◆ Given text ◆
========================================================================
1 Introduction

In this paper, a new strategy for the creation of anti-loop formulations in optimization problems associated with graphs, based on binary labelling of nodes, is presented. In the new formulations presented in this work, the formation of cycles with an odd number of nodes is not allowed. This strategy can lead to an improvement in the iterative methods that allow the formation of cycles, in addition to allowing the existing anti-loop strategies to be reformulated.

When we propose arborescence formulations based on level or sequence relationships, avoiding the formation of cycles is one of the constraints for obtaining a tree from a graph. Also, to obtain a path that visits all the nodes of the graph (Hamiltonian circuit) in the case of the traveling salesman problem. In the case of trees, the solution must be a connected subgraph where each node connects to a higher level node or parent node, except the node that is defined as root node of the tree. In the traveling salesman case, the solution must present a connected subgraph with as many edges as nodes, and each node is connected to two nodes (one preceding node and one posterior node in the sequence).

The most relevant optimization problems where it is necessary to obtain a tree of a graph are the MST problem, the VRP problem and the Steiner problem, and all those derived from them.

In general, the outstanding formulations that have been used on graphs to create trees or for the traveling salesman problem have been the following:

  • Obtain all the cycles [1]: Calculate all the cycles and avoids that all the nodes of any cycle are part of the tree (DFJ).

  • Cuts: Derived from the previous, it defines that there is at least one edge between each pair of complementary node sets.

  • Flow sending: Flow sent from a source node to the rest of the nodes of the graph imposing the flow conservation restrictions. Different versions: Single commodity flow [2], two-commodity flow [3] and multiple-commodity flow [4].

  • Based on decisions of precedence. Proposed by Sarin et al. [5] for the ATSP problem. Formulation also applied in scheduling problems.

  • Time Staged Formulations: Arcs are added to the tree or path at each stage or period [6].

  • Setting depth levels at nodes or sequential formulation. Proposed by Miller et al. [7], MTZ from now, and later lifted by Desrochers and Laporte [8], DL from now. Other versions such as Sherali and Driscoll [9] and Sawik [10] also stand out.

In addition, there are some versions that consider mixed variants of the previous ones, as appears in Sherali et al. [11] and Gouveia and Pires [12], where the identification of some cycles is incorporated into sequence formulations. There are also formulations like Martin [13], in this case for obtaining trees, which uses decisions about which part of the path each node is in with respect to each selected arc. It is inefficient because it makes use of O(n3) variables and constraints.

The Danzig and Cuts strategies turn out to be formulations with little practical scope. The exponential growth in the number of constraints, that is, in the number of cycles, makes it difficult for us to experimentally analyse these models.
========================================================================
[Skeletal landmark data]
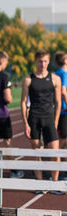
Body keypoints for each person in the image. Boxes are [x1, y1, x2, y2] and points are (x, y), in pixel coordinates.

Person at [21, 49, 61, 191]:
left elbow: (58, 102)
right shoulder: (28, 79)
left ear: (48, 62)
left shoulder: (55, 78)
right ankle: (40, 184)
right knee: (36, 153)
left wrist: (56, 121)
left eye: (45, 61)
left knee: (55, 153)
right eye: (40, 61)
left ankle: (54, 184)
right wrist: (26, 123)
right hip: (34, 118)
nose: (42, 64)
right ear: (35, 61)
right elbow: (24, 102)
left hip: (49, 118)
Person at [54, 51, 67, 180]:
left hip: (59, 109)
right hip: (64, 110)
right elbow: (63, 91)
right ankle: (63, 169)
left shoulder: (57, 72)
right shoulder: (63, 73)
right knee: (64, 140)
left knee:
========================================================================
◆ What to do ◆
Translate this sentence from the introduction on anti-loop formulations into Spanish: "The most relevant optimization problems where it is necessary to obtain a tree of a graph are the MST problem, the VRP problem and the Steiner problem, and all those derived from them." None of the items are needed for this.

◆ Written answer ◆
Los problemas de optimización más relevantes en los que es necesario obtener un árbol de un grafo son el problema MST, el problema VRP y el problema de Steiner, y todos los derivados de ellos.